Je savoure quand je l'entends glousser tandis qu'elle sert le couple. Assise à l'envers sur la chaise, je glisse un billet dans sa caisse et lui tends un bâtonnet afin que l'on profite de notre goûter.

- Garde ton billet. Je ne vais pas racketter ma petite fille.

- J'investis dans une entreprise florissante, c'est différent.

Après de multiples tours de passe-passe, je parviens à la faire abandonner et l'aide à tout ranger. Ce n'est pas la première fois que je donne un coup de main et attire les sourires sympathiques des commerçants aux alentours. Tous me connaissent et il est curieux de constater que je jouis d'une popularité sans nom auprès des octogénaires. Je suis pourtant consciente que ce n'est ni ma place ni mon rôle. Le seul de ses enfants présents sur Séoul devrait la soutenir mais il ne faut pas rêver. Mon père a choisi de se saigner en travaillant pour de grands groupes financiers. Il ne compte pas ses heures et ne prend pas soin de sa santé, dans l'espoir de nous assurer un avenir correct et de payer le prix exorbitant de la faculté. Voilà pourquoi je ne souhaite pas le décevoir et réduire à néant ses efforts avec mes stupides bêtises.

- Toujours amoureuse de l'ami de ton frère? Me demande Mamie en baissant le store.

- Toujours.

- Et quand vas-tu te décider à le lui dire?

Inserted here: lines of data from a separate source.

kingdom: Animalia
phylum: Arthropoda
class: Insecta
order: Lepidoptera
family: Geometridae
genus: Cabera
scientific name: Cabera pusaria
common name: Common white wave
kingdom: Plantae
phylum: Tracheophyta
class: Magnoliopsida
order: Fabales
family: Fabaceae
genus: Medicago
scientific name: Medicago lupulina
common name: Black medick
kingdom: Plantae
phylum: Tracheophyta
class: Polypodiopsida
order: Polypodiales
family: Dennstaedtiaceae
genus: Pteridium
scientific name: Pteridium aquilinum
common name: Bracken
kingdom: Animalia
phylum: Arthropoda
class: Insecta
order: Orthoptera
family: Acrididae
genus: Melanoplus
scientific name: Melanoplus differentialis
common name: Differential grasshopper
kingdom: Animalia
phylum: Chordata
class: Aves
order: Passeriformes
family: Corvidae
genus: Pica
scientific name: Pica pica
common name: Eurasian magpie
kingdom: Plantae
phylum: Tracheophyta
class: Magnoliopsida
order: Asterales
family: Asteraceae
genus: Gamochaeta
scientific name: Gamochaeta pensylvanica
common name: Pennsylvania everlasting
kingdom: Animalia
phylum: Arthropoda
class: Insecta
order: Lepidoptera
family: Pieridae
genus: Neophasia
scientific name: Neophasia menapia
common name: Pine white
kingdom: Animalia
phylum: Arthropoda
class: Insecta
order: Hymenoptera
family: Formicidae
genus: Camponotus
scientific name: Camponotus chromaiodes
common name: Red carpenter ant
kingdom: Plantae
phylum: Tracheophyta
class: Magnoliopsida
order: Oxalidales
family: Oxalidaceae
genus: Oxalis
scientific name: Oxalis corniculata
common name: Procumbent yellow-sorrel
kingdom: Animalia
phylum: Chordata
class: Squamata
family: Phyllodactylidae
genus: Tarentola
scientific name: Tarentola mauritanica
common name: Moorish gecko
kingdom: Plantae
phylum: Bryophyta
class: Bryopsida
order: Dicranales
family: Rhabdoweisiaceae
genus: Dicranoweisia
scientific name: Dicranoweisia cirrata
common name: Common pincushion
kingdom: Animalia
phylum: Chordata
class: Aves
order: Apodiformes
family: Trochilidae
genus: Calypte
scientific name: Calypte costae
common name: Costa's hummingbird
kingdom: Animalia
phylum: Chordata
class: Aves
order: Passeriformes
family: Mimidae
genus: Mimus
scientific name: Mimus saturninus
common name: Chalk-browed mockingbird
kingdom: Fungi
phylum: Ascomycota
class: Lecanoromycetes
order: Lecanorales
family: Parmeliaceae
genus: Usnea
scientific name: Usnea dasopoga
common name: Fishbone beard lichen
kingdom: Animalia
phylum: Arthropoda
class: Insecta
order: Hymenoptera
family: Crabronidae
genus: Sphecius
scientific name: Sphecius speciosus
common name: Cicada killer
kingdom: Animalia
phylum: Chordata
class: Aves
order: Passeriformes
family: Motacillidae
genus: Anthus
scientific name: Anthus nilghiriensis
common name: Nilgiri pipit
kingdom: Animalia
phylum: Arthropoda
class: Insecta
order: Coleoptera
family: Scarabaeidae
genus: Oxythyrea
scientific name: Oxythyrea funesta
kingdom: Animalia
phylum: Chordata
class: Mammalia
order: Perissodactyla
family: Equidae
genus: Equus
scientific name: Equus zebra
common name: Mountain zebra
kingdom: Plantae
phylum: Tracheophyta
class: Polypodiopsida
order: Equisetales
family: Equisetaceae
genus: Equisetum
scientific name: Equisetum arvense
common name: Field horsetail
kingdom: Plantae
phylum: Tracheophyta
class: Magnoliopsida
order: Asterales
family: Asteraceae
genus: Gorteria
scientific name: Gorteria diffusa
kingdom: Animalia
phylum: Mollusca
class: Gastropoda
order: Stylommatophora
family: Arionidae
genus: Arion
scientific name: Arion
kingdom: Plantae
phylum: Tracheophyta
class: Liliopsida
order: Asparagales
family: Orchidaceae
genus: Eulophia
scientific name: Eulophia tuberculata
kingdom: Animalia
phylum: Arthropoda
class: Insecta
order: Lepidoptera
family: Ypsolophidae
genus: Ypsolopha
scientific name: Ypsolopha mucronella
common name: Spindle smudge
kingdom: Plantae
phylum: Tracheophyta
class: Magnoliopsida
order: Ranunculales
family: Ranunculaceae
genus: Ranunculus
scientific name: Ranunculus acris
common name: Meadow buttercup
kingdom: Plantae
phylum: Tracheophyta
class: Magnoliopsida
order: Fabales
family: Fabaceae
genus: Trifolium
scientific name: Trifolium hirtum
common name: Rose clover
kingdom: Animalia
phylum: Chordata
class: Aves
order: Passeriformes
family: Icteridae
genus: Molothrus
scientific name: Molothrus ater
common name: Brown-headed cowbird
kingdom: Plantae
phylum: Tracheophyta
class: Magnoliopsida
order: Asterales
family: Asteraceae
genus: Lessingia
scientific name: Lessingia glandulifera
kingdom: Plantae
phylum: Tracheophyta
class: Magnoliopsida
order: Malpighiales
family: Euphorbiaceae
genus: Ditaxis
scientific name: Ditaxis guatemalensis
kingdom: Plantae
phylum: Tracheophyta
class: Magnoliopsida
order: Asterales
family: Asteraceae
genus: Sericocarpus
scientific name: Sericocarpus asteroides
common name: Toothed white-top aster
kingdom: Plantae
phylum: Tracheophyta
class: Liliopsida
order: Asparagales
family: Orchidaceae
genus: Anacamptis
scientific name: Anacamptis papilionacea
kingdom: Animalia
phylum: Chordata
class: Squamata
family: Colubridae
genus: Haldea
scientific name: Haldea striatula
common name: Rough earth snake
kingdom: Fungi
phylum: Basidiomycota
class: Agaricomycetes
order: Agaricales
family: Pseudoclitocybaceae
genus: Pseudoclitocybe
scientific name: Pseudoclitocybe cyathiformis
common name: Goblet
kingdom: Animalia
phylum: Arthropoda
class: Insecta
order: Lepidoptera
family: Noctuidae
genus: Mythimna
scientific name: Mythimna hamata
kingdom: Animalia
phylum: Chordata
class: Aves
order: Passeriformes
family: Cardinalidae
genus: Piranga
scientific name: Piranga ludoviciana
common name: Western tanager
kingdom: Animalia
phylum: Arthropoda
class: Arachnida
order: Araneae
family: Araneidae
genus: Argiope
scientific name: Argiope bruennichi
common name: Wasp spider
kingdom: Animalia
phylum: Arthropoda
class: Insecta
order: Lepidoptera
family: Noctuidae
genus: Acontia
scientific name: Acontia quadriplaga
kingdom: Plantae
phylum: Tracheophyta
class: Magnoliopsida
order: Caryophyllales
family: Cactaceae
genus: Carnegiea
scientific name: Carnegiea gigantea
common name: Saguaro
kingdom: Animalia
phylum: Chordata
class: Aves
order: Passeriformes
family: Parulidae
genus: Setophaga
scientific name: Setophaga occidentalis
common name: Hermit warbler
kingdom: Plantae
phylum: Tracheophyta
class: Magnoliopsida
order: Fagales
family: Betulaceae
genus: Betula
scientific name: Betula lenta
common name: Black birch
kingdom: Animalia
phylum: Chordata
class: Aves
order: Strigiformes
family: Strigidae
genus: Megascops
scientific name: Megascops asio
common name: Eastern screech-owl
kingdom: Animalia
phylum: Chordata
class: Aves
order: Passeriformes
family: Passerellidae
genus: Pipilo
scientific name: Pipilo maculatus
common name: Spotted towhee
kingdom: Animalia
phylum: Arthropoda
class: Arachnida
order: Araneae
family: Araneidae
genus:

Mon soupir répond pour moi. Ma grand-mère doit être ma plus grande fan dans cette histoire impossible. Cela fait des années qu'elle m'incite à dévoiler mes sentiments mais elle ne se rend pas compte que ce qu'elle considère jolie ne l'est pas pour tous. Dans un sens, elle entretient mon amour maladif pour un mec qui a à peine conscience de mon existence, mais dans un autre, elle est le soutien dont j'ai besoin quand je commence à baisser les bras. Comme en ce moment.

- Un jour... Peut-être.

- En tout cas, lui est amoureux de toi.

- Mamie, c'est juste dans ta tête. Je ne vis pas dans un k-drama. La vie ne marche pas comme ça.

- Ne m'écoute pas mais le jour où tu t'en rendras compte, viens tout de suite m'embrasser. Allez, prends un granité avant de rentrer, ça aide toujours à avoir les idées plus claires.

La réflexion par le gel du cerveau, il n'y a rien de plus probant. J'enfile mon sac et embrasse mon rayon de soleil avant de quitter les lieux, reboostée par cet amour sans limite.

Le soir, nous dînons enfin à trois comme la famille brisée mais recollée momentanément que l'on forme. Je ne fais nullement mention de la peine qui perdure tandis que j'entends le bruit de la vaisselle à chaque bouchée. Passer outre. Je me suis entraînée depuis mon plus jeune âge. Ma carapace est censée encaisser des chocs comme les pensées les plus cruelles des gens qui m'entourent mais il est des jours où l'on fait moins attention, où l'on est plus sensible. Et je crois que je ne m'attendais pas à ce que ces notes sur mon physique et ma personnalité me blessent autant.
Je suis consciente de ne pas avoir le corps de la plupart des filles populaires. Mes cuisses sont épaisses, tout comme mon visage est arrondi. Je m'y fais puisque mon corps est fait ainsi. Mais la société ne vous laisse jamais en paix lorsque le diktat de la minceur règne et rime avec beauté.
Être beau.
Être mince.
Être sociale.
Être parfait.
Être...

- J'emmerde la société...

Les cuillères retombent dans les assiettes devant le silence que je brise. Personne ne comprend ma brutale raideur. Tout simplement parce que ma famille ne prend jamais la peine de s'intéresser à ce que je ressens. Lasse de jouer ce jeu de famille idéale pour la soirée avant quatre jours d'absence de mon père, je quitte la table pour m'enfermer dans ma chambre.

Mes paupières se ferment à la recherche d'une paix intérieure. Je cherche alors trois choses qui ont illuminé ma vie, comme me l'a appris ma mamie.

Changbin et son aide auprès de Chan.
Le granité avec ma complice.
Et...

Mon téléphone s'illumine dévoilant un message de Chaeryeong.

ChaeTaime:
[ Toc toc ]

Moi:
[ Qui est là? ]

ChaeTaime:
[ Thomas ]

Moi:
[ Thomas qui? ]

ChaeTaime :
[ Thomas fait tourner la tête, Ryu ]

Le voilà mon troisième moment de bonheur. Après une avalanche de coeurs, je décide de fermer les yeux et de me promettre d'être plus forte demain.